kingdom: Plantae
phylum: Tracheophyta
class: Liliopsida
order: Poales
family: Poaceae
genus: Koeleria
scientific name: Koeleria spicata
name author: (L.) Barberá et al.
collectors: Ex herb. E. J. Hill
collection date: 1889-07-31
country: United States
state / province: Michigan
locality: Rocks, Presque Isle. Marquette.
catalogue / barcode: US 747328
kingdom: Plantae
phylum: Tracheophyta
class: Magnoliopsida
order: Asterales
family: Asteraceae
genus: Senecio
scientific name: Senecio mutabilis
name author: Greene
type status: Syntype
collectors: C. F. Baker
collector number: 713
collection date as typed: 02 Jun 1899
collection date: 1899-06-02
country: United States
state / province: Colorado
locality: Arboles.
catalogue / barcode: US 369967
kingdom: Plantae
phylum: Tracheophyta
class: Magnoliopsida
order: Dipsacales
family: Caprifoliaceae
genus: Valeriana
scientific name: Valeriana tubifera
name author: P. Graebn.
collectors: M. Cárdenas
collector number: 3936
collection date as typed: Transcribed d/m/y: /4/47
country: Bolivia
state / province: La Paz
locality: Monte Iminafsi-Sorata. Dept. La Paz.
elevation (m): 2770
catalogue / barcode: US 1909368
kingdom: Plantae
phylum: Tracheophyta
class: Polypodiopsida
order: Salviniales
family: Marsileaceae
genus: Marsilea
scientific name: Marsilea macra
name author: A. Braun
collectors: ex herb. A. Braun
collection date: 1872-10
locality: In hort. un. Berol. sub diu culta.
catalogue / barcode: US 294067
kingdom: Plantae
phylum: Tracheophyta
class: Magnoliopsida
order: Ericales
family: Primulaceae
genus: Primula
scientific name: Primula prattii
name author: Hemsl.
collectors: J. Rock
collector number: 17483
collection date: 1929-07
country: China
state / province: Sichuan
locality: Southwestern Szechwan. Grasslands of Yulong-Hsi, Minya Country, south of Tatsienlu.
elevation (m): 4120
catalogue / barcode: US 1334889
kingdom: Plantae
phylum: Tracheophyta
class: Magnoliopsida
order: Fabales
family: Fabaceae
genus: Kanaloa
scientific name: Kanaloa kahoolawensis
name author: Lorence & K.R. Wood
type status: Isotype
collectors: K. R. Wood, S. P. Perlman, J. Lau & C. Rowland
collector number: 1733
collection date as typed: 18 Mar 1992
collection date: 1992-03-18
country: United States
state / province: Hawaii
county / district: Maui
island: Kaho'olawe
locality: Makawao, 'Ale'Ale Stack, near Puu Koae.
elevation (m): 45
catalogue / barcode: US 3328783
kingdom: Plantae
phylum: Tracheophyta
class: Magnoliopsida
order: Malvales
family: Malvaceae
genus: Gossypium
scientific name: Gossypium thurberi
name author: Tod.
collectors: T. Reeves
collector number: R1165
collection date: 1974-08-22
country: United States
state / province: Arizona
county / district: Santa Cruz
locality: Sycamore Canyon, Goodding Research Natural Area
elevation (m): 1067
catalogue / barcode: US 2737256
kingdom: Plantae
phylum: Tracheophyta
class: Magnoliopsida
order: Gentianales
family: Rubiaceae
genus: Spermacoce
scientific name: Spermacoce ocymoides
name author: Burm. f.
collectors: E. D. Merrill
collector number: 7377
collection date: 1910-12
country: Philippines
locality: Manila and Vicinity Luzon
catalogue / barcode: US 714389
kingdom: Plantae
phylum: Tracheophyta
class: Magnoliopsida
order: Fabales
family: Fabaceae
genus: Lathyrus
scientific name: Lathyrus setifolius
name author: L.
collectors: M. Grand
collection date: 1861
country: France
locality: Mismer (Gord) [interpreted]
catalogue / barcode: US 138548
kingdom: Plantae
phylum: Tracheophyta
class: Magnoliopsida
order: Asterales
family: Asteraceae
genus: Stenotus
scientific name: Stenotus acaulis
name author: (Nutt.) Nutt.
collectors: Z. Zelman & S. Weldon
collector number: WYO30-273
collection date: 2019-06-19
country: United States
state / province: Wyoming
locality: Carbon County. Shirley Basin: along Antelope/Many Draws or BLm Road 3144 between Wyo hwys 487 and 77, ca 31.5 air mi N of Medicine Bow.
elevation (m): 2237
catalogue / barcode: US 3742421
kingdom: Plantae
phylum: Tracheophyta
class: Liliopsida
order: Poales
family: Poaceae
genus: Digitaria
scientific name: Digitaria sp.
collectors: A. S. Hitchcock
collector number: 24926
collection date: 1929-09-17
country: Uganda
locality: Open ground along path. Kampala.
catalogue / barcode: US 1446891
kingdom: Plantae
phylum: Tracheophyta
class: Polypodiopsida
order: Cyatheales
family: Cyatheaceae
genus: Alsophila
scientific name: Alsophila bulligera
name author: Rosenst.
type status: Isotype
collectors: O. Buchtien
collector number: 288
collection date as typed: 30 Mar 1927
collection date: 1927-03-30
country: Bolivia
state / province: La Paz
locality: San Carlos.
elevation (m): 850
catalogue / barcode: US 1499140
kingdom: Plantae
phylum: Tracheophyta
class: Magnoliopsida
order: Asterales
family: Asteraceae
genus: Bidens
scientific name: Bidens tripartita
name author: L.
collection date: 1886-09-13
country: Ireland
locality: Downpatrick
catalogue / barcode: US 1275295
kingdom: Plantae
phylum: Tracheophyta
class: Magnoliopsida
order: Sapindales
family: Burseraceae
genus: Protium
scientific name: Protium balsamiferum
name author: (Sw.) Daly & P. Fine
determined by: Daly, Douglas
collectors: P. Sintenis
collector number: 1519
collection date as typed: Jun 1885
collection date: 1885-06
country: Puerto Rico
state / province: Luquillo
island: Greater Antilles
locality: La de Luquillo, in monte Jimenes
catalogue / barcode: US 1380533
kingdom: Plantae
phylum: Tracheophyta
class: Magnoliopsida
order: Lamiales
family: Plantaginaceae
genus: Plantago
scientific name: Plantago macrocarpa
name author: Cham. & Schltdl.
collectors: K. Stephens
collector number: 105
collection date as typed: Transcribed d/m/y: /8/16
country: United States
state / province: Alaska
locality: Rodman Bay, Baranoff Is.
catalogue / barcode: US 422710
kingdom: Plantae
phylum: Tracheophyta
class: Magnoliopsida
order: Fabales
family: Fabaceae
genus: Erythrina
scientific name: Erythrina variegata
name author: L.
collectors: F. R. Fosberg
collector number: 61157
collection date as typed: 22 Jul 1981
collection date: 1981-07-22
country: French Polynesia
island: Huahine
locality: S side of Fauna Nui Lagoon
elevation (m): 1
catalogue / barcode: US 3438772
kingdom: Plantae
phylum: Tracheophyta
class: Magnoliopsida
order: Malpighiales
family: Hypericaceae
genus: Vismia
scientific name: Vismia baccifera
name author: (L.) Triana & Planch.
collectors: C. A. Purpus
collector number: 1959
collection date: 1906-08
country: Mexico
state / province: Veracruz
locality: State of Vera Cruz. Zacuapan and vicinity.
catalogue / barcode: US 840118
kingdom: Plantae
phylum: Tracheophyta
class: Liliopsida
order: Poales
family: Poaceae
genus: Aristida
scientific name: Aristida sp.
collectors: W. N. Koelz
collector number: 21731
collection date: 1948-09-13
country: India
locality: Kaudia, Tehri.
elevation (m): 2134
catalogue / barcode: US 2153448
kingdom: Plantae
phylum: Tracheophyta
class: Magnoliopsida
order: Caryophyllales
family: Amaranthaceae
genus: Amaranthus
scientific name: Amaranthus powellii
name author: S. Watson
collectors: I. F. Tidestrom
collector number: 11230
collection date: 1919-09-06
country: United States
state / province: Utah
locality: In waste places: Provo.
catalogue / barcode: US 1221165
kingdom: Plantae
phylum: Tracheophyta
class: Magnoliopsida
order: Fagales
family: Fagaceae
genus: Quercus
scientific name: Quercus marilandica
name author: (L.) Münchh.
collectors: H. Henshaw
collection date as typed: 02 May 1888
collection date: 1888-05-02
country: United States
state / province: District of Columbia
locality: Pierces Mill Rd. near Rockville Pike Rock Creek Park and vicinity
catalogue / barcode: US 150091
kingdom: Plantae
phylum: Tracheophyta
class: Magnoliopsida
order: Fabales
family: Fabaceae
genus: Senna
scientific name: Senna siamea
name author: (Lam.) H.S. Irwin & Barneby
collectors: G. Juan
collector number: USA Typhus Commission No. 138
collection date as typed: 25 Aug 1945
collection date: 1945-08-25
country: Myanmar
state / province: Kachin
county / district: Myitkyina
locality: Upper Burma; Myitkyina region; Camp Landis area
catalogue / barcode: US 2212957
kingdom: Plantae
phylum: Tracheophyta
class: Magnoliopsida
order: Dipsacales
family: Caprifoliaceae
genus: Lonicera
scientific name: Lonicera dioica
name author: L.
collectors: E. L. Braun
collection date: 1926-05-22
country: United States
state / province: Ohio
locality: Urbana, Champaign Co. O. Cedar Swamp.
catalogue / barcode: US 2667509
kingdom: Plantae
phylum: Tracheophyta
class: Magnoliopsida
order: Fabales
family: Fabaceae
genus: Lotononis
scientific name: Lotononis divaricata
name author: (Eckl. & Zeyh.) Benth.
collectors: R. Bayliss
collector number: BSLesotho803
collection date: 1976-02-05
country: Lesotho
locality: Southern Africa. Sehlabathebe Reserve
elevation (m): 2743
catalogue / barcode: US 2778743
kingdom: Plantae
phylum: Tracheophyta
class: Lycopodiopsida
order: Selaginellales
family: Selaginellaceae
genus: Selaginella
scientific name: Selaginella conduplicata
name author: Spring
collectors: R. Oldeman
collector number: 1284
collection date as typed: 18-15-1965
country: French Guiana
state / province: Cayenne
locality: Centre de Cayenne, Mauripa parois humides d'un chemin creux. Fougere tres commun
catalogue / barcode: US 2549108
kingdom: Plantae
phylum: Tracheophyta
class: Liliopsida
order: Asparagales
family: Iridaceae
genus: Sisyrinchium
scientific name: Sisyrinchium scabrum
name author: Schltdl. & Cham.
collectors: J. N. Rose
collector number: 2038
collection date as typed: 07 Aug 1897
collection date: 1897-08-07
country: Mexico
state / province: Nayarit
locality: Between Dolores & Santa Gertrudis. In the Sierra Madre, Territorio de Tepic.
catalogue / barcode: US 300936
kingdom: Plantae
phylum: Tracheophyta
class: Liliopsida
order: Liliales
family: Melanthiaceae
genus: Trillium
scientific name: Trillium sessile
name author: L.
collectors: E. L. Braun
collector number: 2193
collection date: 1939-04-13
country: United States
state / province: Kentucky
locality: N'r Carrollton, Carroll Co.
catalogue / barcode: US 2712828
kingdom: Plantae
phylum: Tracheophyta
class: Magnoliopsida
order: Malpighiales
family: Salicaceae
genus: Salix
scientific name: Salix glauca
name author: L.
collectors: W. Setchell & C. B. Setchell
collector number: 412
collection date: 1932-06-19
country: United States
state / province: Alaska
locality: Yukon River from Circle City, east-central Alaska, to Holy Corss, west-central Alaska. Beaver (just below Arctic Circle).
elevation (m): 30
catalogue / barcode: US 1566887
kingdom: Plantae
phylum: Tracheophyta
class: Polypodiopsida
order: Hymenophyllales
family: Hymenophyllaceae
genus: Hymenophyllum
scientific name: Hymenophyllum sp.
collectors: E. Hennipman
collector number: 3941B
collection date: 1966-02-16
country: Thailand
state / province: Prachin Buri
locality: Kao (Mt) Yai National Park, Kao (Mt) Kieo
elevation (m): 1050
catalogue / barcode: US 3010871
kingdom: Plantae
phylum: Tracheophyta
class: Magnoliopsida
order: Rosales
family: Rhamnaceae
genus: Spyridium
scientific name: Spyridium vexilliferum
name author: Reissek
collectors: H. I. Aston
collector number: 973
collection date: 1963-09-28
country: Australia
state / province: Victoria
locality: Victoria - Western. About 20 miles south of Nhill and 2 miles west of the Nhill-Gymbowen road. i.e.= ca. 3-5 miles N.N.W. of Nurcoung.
-- -- --
## [WHAT IS BEING ASKED]
Retype the data exactly, starting with the line that contains "scientific name: Lotononis divaricata" and going on through the line that contains "catalogue / barcode: US 2549108".

## [RESPONSE FOR THIS EXERCISE]
scientific name: Lotononis divaricata
name author: (Eckl. & Zeyh.) Benth.
collectors: R. Bayliss
collector number: BSLesotho803
collection date: 1976-02-05
country: Lesotho
locality: Southern Africa. Sehlabathebe Reserve
elevation (m): 2743
catalogue / barcode: US 2778743
kingdom: Plantae
phylum: Tracheophyta
class: Lycopodiopsida
order: Selaginellales
family: Selaginellaceae
genus: Selaginella
scientific name: Selaginella conduplicata
name author: Spring
collectors: R. Oldeman
collector number: 1284
collection date as typed: 18-15-1965
country: French Guiana
state / province: Cayenne
locality: Centre de Cayenne, Mauripa parois humides d'un chemin creux. Fougere tres commun
catalogue / barcode: US 2549108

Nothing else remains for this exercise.